What touched me the most was a dramatic presentation--from a contemporary perspective--of the woman at the well. The young woman dressed in a flannel shirt, jeans, and worn sneakers. Her presentation of this story was absolutely astounding. I'd read and preached from this story many times. Sunday was the first time that I really heard it. The woman was a Samaritan, with a checkered past and equally questionable present. Despite these things, Jesus reaches out to her, and she becomes an evangelist for the Samaritan village. The way the actress presented her response to Jesus' compassion and grace moved me--and many others--to tears. When she ended her soliloquy by singing passionately the first verse of Amazing Grace. Whew!

This young lady demonstrated how powerfully God can use drama to touch hearts.
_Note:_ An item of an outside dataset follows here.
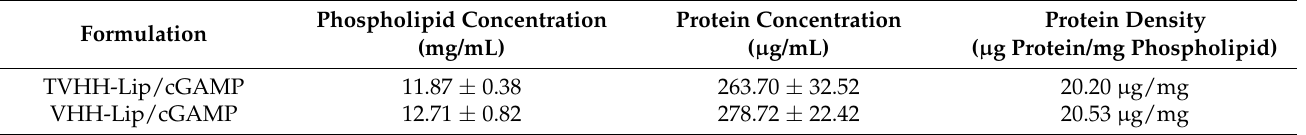
Table 2. The composition of nanobody targeted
I was completely impressed with her interpretation and presentation of this story. Oh, did I mention that the actress was my oldest daughter, Amber? Yeah. I'm a blessed Dad.

Amber is receiving a double major (theatre and mass communication) from the University of Montevallo. She has an amazing voice and is an accomplished on stage actress. I pray that through Christian women and men the arts will be redeemed and used to present the good news of Jesus to the emerging generation. Thanks to Amber for touching my heart all over again with the grace of Jesus.